- Stored data
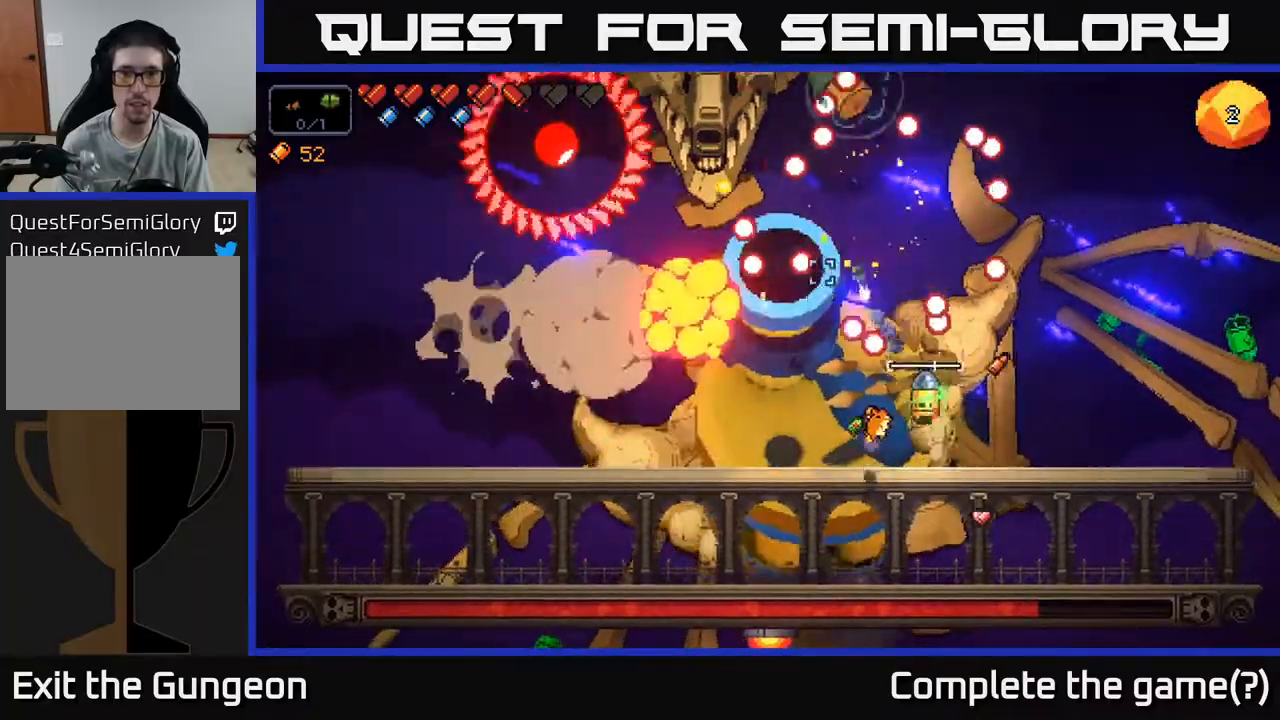
{"buttons": ["A", "R2"], "left_stick": "right", "right_stick": "up-left", "events": [[67, "A", "down"], [83, "left_stick", "right"], [150, "A", "up"], [500, "A", "down"]]}
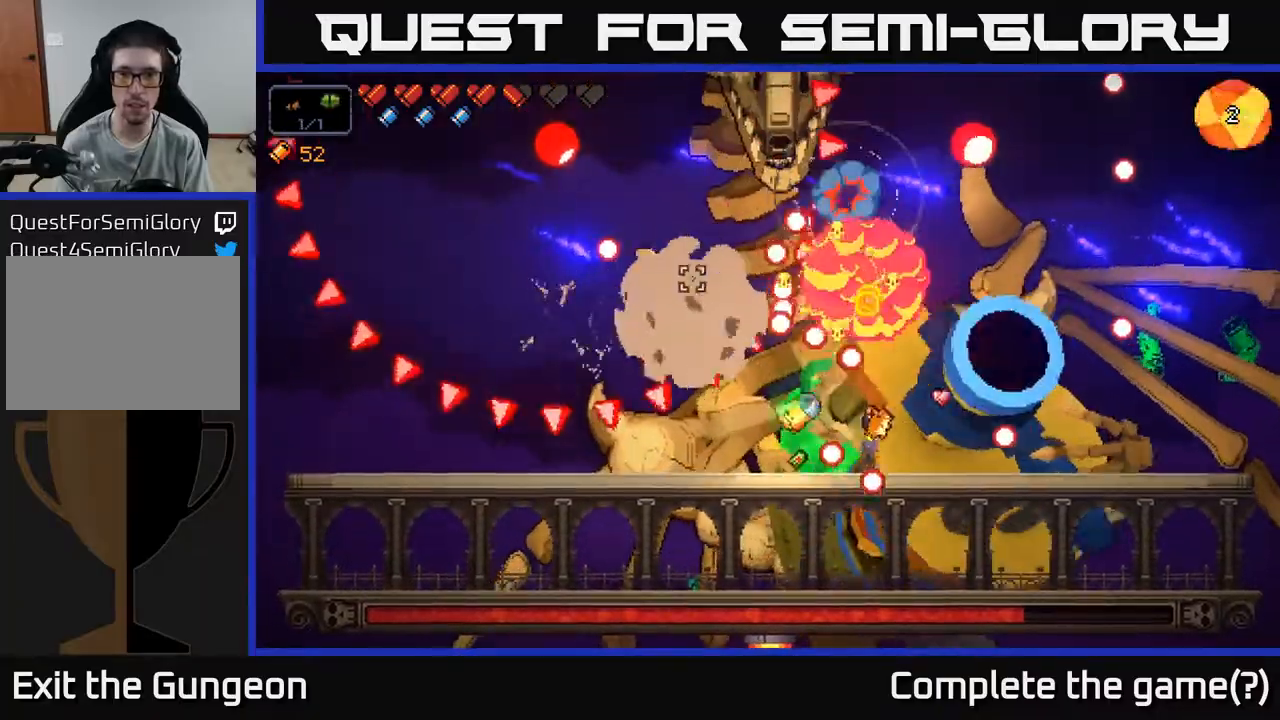
{"buttons": ["R2"], "left_stick": "left", "right_stick": "up-left", "events": [[150, "A", "up"], [267, "left_stick", "center"], [333, "A", "down"], [350, "left_stick", "left"], [450, "A", "up"]]}
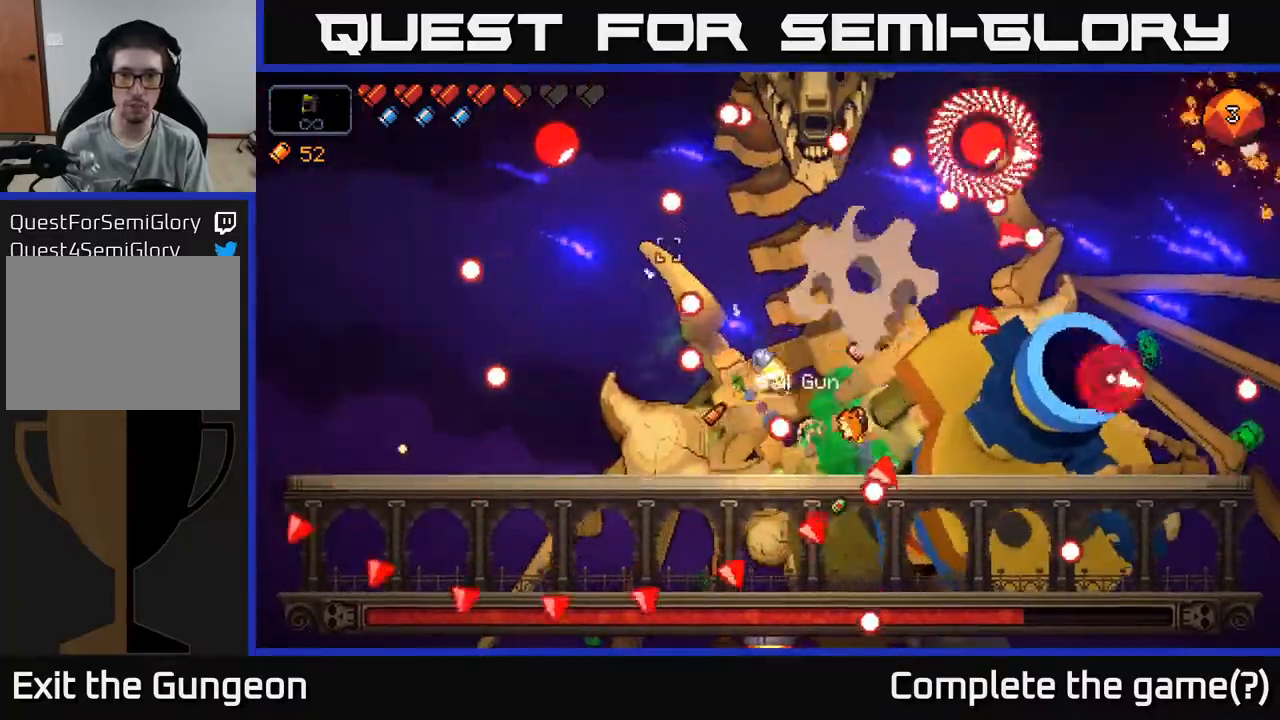
{"buttons": ["A", "R2"], "left_stick": "left", "right_stick": "up", "events": [[250, "A", "down"], [317, "right_stick", "up"]]}
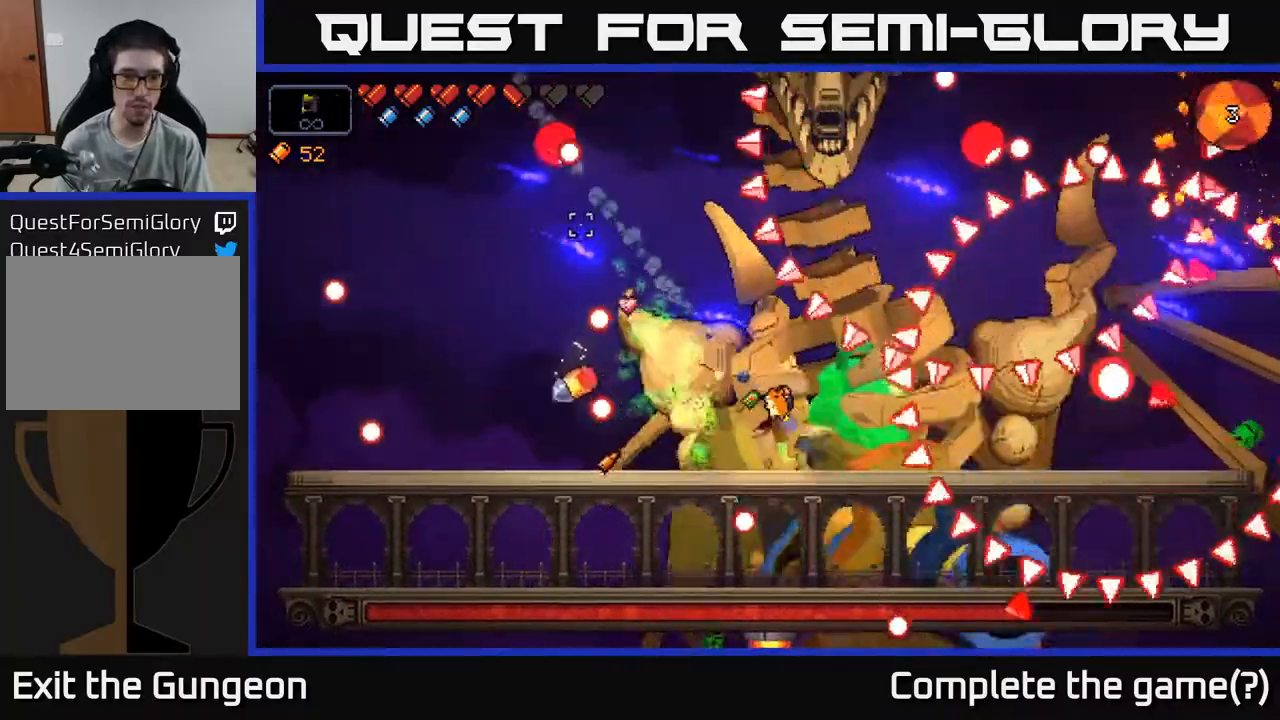
{"buttons": ["R2"], "left_stick": "left", "right_stick": "up-right", "events": [[33, "right_stick", "up-right"], [50, "A", "up"]]}
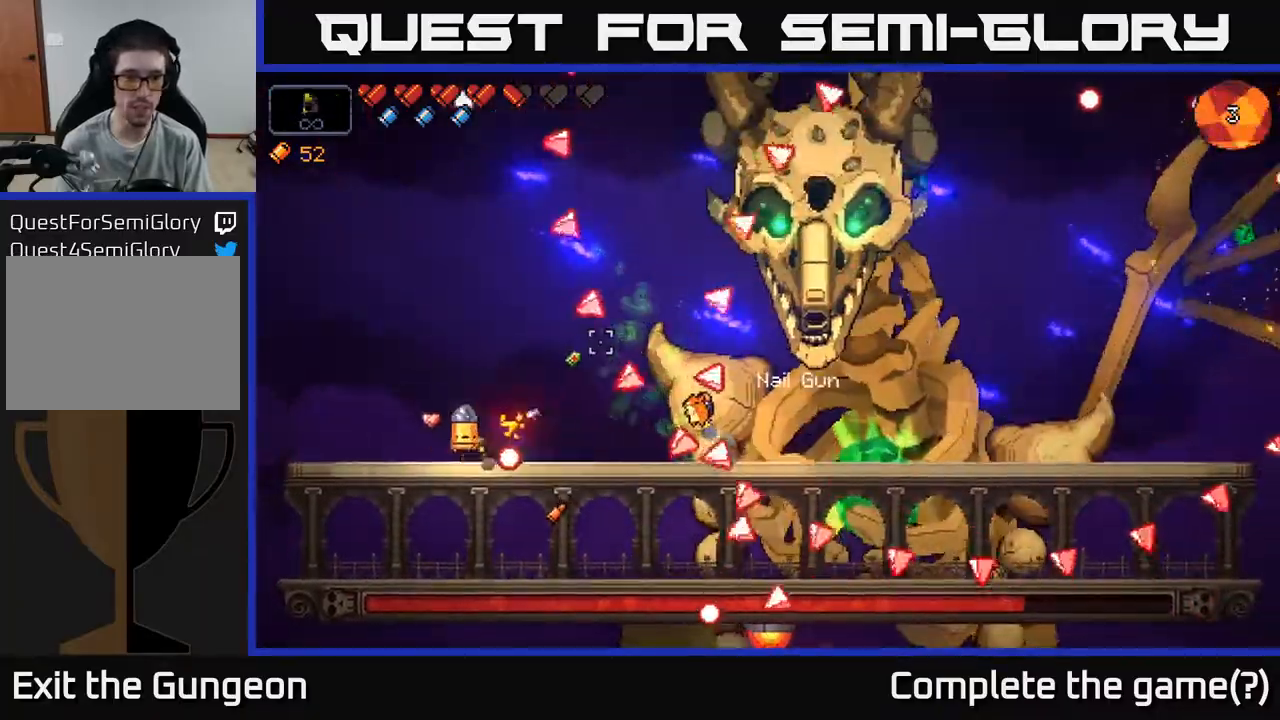
{"buttons": ["A", "R2"], "left_stick": "right", "right_stick": "up-right", "events": [[233, "left_stick", "center"], [300, "left_stick", "right"], [333, "A", "down"]]}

- Task requirements
In your copy of the records above, include no pictures and match every line exactly.

- Answer area
{"buttons": ["A", "R2"], "left_stick": "right", "right_stick": "up-left", "events": [[67, "A", "down"], [83, "left_stick", "right"], [150, "A", "up"], [500, "A", "down"]]}
{"buttons": ["R2"], "left_stick": "left", "right_stick": "up-left", "events": [[150, "A", "up"], [267, "left_stick", "center"], [333, "A", "down"], [350, "left_stick", "left"], [450, "A", "up"]]}
{"buttons": ["A", "R2"], "left_stick": "left", "right_stick": "up", "events": [[250, "A", "down"], [317, "right_stick", "up"]]}
{"buttons": ["R2"], "left_stick": "left", "right_stick": "up-right", "events": [[33, "right_stick", "up-right"], [50, "A", "up"]]}
{"buttons": ["A", "R2"], "left_stick": "right", "right_stick": "up-right", "events": [[233, "left_stick", "center"], [300, "left_stick", "right"], [333, "A", "down"]]}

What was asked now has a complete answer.